| Work instructions |
Print out the data below in full, exactly as written.

| Working data |
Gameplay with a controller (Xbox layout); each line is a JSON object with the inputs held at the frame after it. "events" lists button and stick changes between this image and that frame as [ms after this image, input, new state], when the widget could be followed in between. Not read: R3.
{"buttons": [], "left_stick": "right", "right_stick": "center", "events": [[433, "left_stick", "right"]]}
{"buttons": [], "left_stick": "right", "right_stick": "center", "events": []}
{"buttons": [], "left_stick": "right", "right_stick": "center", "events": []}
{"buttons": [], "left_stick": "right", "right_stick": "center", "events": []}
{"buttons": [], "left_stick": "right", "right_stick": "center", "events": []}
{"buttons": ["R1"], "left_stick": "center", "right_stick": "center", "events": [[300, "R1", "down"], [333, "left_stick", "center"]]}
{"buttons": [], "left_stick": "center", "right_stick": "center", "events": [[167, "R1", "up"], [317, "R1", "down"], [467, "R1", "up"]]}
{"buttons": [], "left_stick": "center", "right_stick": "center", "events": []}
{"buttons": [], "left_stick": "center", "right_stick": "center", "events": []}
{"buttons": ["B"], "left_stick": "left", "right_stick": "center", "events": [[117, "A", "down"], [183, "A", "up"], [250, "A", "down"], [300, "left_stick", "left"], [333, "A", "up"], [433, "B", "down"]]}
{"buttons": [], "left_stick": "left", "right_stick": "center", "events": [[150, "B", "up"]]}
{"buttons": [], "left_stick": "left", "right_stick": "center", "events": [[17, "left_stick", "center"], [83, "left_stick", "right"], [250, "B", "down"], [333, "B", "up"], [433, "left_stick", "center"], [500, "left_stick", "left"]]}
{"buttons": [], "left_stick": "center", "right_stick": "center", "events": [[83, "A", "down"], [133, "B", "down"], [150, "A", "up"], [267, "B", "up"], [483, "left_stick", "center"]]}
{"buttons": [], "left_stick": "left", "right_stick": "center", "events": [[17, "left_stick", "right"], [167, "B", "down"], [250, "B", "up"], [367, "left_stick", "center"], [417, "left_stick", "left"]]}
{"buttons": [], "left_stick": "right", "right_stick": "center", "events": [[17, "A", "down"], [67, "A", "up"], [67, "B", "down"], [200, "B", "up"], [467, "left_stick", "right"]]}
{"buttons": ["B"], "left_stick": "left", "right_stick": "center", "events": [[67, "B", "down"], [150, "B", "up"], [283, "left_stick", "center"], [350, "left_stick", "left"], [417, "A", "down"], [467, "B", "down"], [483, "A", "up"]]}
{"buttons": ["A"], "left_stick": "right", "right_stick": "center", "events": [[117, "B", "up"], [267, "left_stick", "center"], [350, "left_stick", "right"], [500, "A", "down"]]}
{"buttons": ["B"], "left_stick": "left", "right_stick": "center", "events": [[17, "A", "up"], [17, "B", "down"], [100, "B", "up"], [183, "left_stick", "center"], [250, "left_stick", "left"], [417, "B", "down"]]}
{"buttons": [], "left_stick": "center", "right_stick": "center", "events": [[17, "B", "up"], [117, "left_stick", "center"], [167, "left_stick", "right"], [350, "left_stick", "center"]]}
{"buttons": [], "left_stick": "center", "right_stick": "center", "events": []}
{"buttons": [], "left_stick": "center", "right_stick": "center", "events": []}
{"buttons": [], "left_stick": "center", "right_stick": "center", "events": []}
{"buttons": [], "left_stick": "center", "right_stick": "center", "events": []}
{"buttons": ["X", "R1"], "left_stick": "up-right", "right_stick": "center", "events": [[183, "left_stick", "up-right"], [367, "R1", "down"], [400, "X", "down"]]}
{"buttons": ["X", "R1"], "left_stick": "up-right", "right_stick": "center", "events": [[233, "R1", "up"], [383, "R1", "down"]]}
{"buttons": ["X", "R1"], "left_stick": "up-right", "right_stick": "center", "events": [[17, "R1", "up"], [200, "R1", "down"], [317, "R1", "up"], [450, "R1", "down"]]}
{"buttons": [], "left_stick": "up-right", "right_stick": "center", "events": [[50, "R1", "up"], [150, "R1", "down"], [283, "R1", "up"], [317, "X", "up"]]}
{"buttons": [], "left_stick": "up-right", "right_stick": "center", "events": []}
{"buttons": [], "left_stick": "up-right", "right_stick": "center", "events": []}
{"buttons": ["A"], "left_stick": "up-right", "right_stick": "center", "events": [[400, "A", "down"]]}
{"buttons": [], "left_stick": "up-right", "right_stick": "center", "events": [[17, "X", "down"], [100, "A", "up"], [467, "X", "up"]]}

| Exercise answer |
Gameplay with a controller (Xbox layout); each line is a JSON object with the inputs held at the frame after it. "events" lists button and stick changes between this image and that frame as [ms after this image, input, new state], when the widget could be followed in between. Not read: R3.
{"buttons": [], "left_stick": "right", "right_stick": "center", "events": [[433, "left_stick", "right"]]}
{"buttons": [], "left_stick": "right", "right_stick": "center", "events": []}
{"buttons": [], "left_stick": "right", "right_stick": "center", "events": []}
{"buttons": [], "left_stick": "right", "right_stick": "center", "events": []}
{"buttons": [], "left_stick": "right", "right_stick": "center", "events": []}
{"buttons": ["R1"], "left_stick": "center", "right_stick": "center", "events": [[300, "R1", "down"], [333, "left_stick", "center"]]}
{"buttons": [], "left_stick": "center", "right_stick": "center", "events": [[167, "R1", "up"], [317, "R1", "down"], [467, "R1", "up"]]}
{"buttons": [], "left_stick": "center", "right_stick": "center", "events": []}
{"buttons": [], "left_stick": "center", "right_stick": "center", "events": []}
{"buttons": ["B"], "left_stick": "left", "right_stick": "center", "events": [[117, "A", "down"], [183, "A", "up"], [250, "A", "down"], [300, "left_stick", "left"], [333, "A", "up"], [433, "B", "down"]]}
{"buttons": [], "left_stick": "left", "right_stick": "center", "events": [[150, "B", "up"]]}
{"buttons": [], "left_stick": "left", "right_stick": "center", "events": [[17, "left_stick", "center"], [83, "left_stick", "right"], [250, "B", "down"], [333, "B", "up"], [433, "left_stick", "center"], [500, "left_stick", "left"]]}
{"buttons": [], "left_stick": "center", "right_stick": "center", "events": [[83, "A", "down"], [133, "B", "down"], [150, "A", "up"], [267, "B", "up"], [483, "left_stick", "center"]]}
{"buttons": [], "left_stick": "left", "right_stick": "center", "events": [[17, "left_stick", "right"], [167, "B", "down"], [250, "B", "up"], [367, "left_stick", "center"], [417, "left_stick", "left"]]}
{"buttons": [], "left_stick": "right", "right_stick": "center", "events": [[17, "A", "down"], [67, "A", "up"], [67, "B", "down"], [200, "B", "up"], [467, "left_stick", "right"]]}
{"buttons": ["B"], "left_stick": "left", "right_stick": "center", "events": [[67, "B", "down"], [150, "B", "up"], [283, "left_stick", "center"], [350, "left_stick", "left"], [417, "A", "down"], [467, "B", "down"], [483, "A", "up"]]}
{"buttons": ["A"], "left_stick": "right", "right_stick": "center", "events": [[117, "B", "up"], [267, "left_stick", "center"], [350, "left_stick", "right"], [500, "A", "down"]]}
{"buttons": ["B"], "left_stick": "left", "right_stick": "center", "events": [[17, "A", "up"], [17, "B", "down"], [100, "B", "up"], [183, "left_stick", "center"], [250, "left_stick", "left"], [417, "B", "down"]]}
{"buttons": [], "left_stick": "center", "right_stick": "center", "events": [[17, "B", "up"], [117, "left_stick", "center"], [167, "left_stick", "right"], [350, "left_stick", "center"]]}
{"buttons": [], "left_stick": "center", "right_stick": "center", "events": []}
{"buttons": [], "left_stick": "center", "right_stick": "center", "events": []}
{"buttons": [], "left_stick": "center", "right_stick": "center", "events": []}
{"buttons": [], "left_stick": "center", "right_stick": "center", "events": []}
{"buttons": ["X", "R1"], "left_stick": "up-right", "right_stick": "center", "events": [[183, "left_stick", "up-right"], [367, "R1", "down"], [400, "X", "down"]]}
{"buttons": ["X", "R1"], "left_stick": "up-right", "right_stick": "center", "events": [[233, "R1", "up"], [383, "R1", "down"]]}
{"buttons": ["X", "R1"], "left_stick": "up-right", "right_stick": "center", "events": [[17, "R1", "up"], [200, "R1", "down"], [317, "R1", "up"], [450, "R1", "down"]]}
{"buttons": [], "left_stick": "up-right", "right_stick": "center", "events": [[50, "R1", "up"], [150, "R1", "down"], [283, "R1", "up"], [317, "X", "up"]]}
{"buttons": [], "left_stick": "up-right", "right_stick": "center", "events": []}
{"buttons": [], "left_stick": "up-right", "right_stick": "center", "events": []}
{"buttons": ["A"], "left_stick": "up-right", "right_stick": "center", "events": [[400, "A", "down"]]}
{"buttons": [], "left_stick": "up-right", "right_stick": "center", "events": [[17, "X", "down"], [100, "A", "up"], [467, "X", "up"]]}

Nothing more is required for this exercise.